» **Goal of the exercise**
Print all entries below exactly, without images.

» **Stored entries**
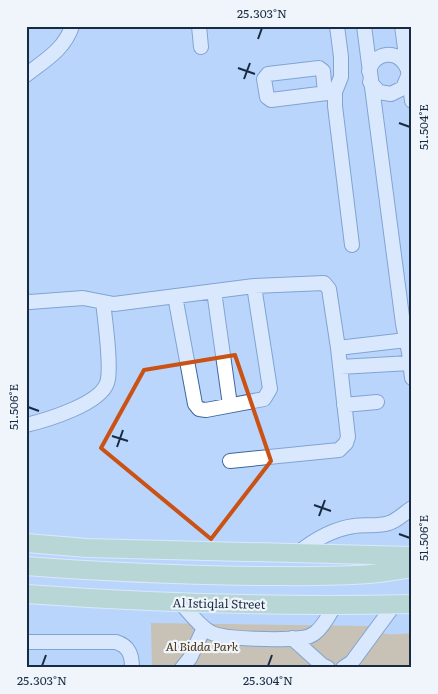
<svg xmlns="http://www.w3.org/2000/svg" width="438" height="694" font-family="Literata,serif">
	<style>
		.green { fill: #daa85f }
		.lines { fill: none; stroke-linecap: round; stroke-linejoin: round }
		.minor-casing { stroke: #3c679f; stroke-width: 16 }
		.major-casing { stroke: #fff; stroke-width: 20 }
		.minor { stroke: #fff; stroke-width: 14 }
		.major { stroke: #b9d7aa; stroke-width: 18 }
		.marked { fill: none; stroke: #c95214; stroke-width: 4; stroke-linejoin: round }
		.ticks { fill: none; stroke: #182b43; stroke-width: 2 }
		.labels { text-anchor: middle; dominant-baseline: central; stroke-width: 4.5; stroke-linejoin: round; paint-order: stroke }
		.street-label { font-size: 12px; fill: #182b43; stroke: #f0f5fc }
		.park-label { font-size: 12px; font-style: italic; fill: #4a3513; stroke: #f0f5fc }
		.neatline { fill: none; stroke: #182b43; stroke-width: 2 }
		.ticks-label { font-size: 12px; text-anchor: middle; fill: #182b43 }
	</style>
	<rect width="100%" height="100%" fill="#bad6fc"/>
	<!-- green -->
	<path class="green" d="M151,623l219,3c12,12 26,8 42,7v35h-260z"/>
	<g class="lines">
		<!-- minor casing -->
		<g class="minor-casing">
			<path id="minor" d="M199,26l2,21
				M337,26l4,31v20l-6,15v14l17,139
				M364,26l39,298 6,28 3,26
				M402,26l10,75
				M369,71c5,-19 29,-23 38,-3
				M26,75c18,-14 39,-26 46,-49
				M370,82l9,10 12,2 12,-6 5,-12
				M325,93l-2,-22 -4,-3 -51,6 -4,5 3,18 4,3 64,-8
				M214,291l16,114
				M175,296l20,108 4,5 7,1 58,-11 6,-10 -16,-103
				M26,301l4,1 53,-4 31,6 140,-18 70,-3 5,6 9,59 10,89 -2,6 -7,7 -109,11
				M338,348l68,-8
				M340,367l70,-4 2,3
				M344,405l33,-3
				M26,425c21,-5 74,-21 81,-42 5,-14 -2,-63 -4,-81
				M298,553c16,-13 35,-24 56,-27 11,-2 24,1 35,-3 9,-3 15,-10 23,-15
				M180,602c9,10 18,23 30,30 13,8 73,8 91,6 4,0 10,-2 14,-5 9,-7 14,-18 20,-28
				M292,638l30,27 6,3
				M26,642h90c13,4 16,13 16,26
				M182,668l8,-10 14,-30
				M343,668l9,-6 42,-57"/>
		</g>
		<!-- major casing -->
		<g class="major-casing">
			<path id="major" d="M26,543l61,5 325,8
				M26,566c78,6 156,9 235,10 50,0 102,2 151,-8
				M26,594c128,9 257,13 386,10"/>
		</g>
		<!-- minor -->
		<use href="#minor" class="minor"/>
		<!-- major -->
		<use href="#major" class="major"/>
	</g>
	<!-- marked area -->
	<path d="M0 0H438V694H0ZM235,355l36,106 -60,78 -110,-91 43,-78z" fill="#bad6fc" fill-opacity=".55" fill-rule="evenodd"/>
	<path class="marked" d="M235,355l36,106 -60,78 -110,-91 43,-78z"/>
	<!-- ticks -->
	<path class="ticks" d="M258,39l4,-11M238,68l17,6M244,79l6,-16M399,123l11,4M28,407l11,4M112,436l16,5M117,447l6,-17M314,505l17,6M319,516l6,-16M399,534l11,4M42,666l4,-11M268,666l4,-11"/>
	<g class="labels">
		<!-- street labels -->
		<g class="street-label">
			<text transform="translate(219 603) rotate(1)">Al Istiqlal Street</text>
		</g>
		<!-- park labels -->
		<g class="park-label">
			<text x="202" y="646">Al Bidda Park</text>
		</g>
	</g>
	<!-- border -->
	<rect width="438" height="694" fill="none" stroke="#f0f5fc" stroke-width="55"/>
	<rect x="28" y="28" width="382" height="638" class="neatline"/>
	<g class="ticks-label">
		<text x="262" y="18">25.303°N</text>
		<text transform="translate(424 127) rotate(-90)" y="4">51.504°E</text>
		<text transform="translate(14 407) rotate(-90)" y="4">51.506°E</text>
		<text transform="translate(424 538) rotate(-90)" y="4">51.506°E</text>
		<text x="42" y="685">25.303°N</text>
		<text x="268" y="685">25.304°N</text>
	</g>
</svg>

» **Your response**
<svg xmlns="http://www.w3.org/2000/svg" width="438" height="694" font-family="Literata,serif">
	<style>
		.green { fill: #daa85f }
		.lines { fill: none; stroke-linecap: round; stroke-linejoin: round }
		.minor-casing { stroke: #3c679f; stroke-width: 16 }
		.major-casing { stroke: #fff; stroke-width: 20 }
		.minor { stroke: #fff; stroke-width: 14 }
		.major { stroke: #b9d7aa; stroke-width: 18 }
		.marked { fill: none; stroke: #c95214; stroke-width: 4; stroke-linejoin: round }
		.ticks { fill: none; stroke: #182b43; stroke-width: 2 }
		.labels { text-anchor: middle; dominant-baseline: central; stroke-width: 4.5; stroke-linejoin: round; paint-order: stroke }
		.street-label { font-size: 12px; fill: #182b43; stroke: #f0f5fc }
		.park-label { font-size: 12px; font-style: italic; fill: #4a3513; stroke: #f0f5fc }
		.neatline { fill: none; stroke: #182b43; stroke-width: 2 }
		.ticks-label { font-size: 12px; text-anchor: middle; fill: #182b43 }
	</style>
	<rect width="100%" height="100%" fill="#bad6fc"/>
	<!-- green -->
	<path class="green" d="M151,623l219,3c12,12 26,8 42,7v35h-260z"/>
	<g class="lines">
		<!-- minor casing -->
		<g class="minor-casing">
			<path id="minor" d="M199,26l2,21
				M337,26l4,31v20l-6,15v14l17,139
				M364,26l39,298 6,28 3,26
				M402,26l10,75
				M369,71c5,-19 29,-23 38,-3
				M26,75c18,-14 39,-26 46,-49
				M370,82l9,10 12,2 12,-6 5,-12
				M325,93l-2,-22 -4,-3 -51,6 -4,5 3,18 4,3 64,-8
				M214,291l16,114
				M175,296l20,108 4,5 7,1 58,-11 6,-10 -16,-103
				M26,301l4,1 53,-4 31,6 140,-18 70,-3 5,6 9,59 10,89 -2,6 -7,7 -109,11
				M338,348l68,-8
				M340,367l70,-4 2,3
				M344,405l33,-3
				M26,425c21,-5 74,-21 81,-42 5,-14 -2,-63 -4,-81
				M298,553c16,-13 35,-24 56,-27 11,-2 24,1 35,-3 9,-3 15,-10 23,-15
				M180,602c9,10 18,23 30,30 13,8 73,8 91,6 4,0 10,-2 14,-5 9,-7 14,-18 20,-28
				M292,638l30,27 6,3
				M26,642h90c13,4 16,13 16,26
				M182,668l8,-10 14,-30
				M343,668l9,-6 42,-57"/>
		</g>
		<!-- major casing -->
		<g class="major-casing">
			<path id="major" d="M26,543l61,5 325,8
				M26,566c78,6 156,9 235,10 50,0 102,2 151,-8
				M26,594c128,9 257,13 386,10"/>
		</g>
		<!-- minor -->
		<use href="#minor" class="minor"/>
		<!-- major -->
		<use href="#major" class="major"/>
	</g>
	<!-- marked area -->
	<path d="M0 0H438V694H0ZM235,355l36,106 -60,78 -110,-91 43,-78z" fill="#bad6fc" fill-opacity=".55" fill-rule="evenodd"/>
	<path class="marked" d="M235,355l36,106 -60,78 -110,-91 43,-78z"/>
	<!-- ticks -->
	<path class="ticks" d="M258,39l4,-11M238,68l17,6M244,79l6,-16M399,123l11,4M28,407l11,4M112,436l16,5M117,447l6,-17M314,505l17,6M319,516l6,-16M399,534l11,4M42,666l4,-11M268,666l4,-11"/>
	<g class="labels">
		<!-- street labels -->
		<g class="street-label">
			<text transform="translate(219 603) rotate(1)">Al Istiqlal Street</text>
		</g>
		<!-- park labels -->
		<g class="park-label">
			<text x="202" y="646">Al Bidda Park</text>
		</g>
	</g>
	<!-- border -->
	<rect width="438" height="694" fill="none" stroke="#f0f5fc" stroke-width="55"/>
	<rect x="28" y="28" width="382" height="638" class="neatline"/>
	<g class="ticks-label">
		<text x="262" y="18">25.303°N</text>
		<text transform="translate(424 127) rotate(-90)" y="4">51.504°E</text>
		<text transform="translate(14 407) rotate(-90)" y="4">51.506°E</text>
		<text transform="translate(424 538) rotate(-90)" y="4">51.506°E</text>
		<text x="42" y="685">25.303°N</text>
		<text x="268" y="685">25.304°N</text>
	</g>
</svg>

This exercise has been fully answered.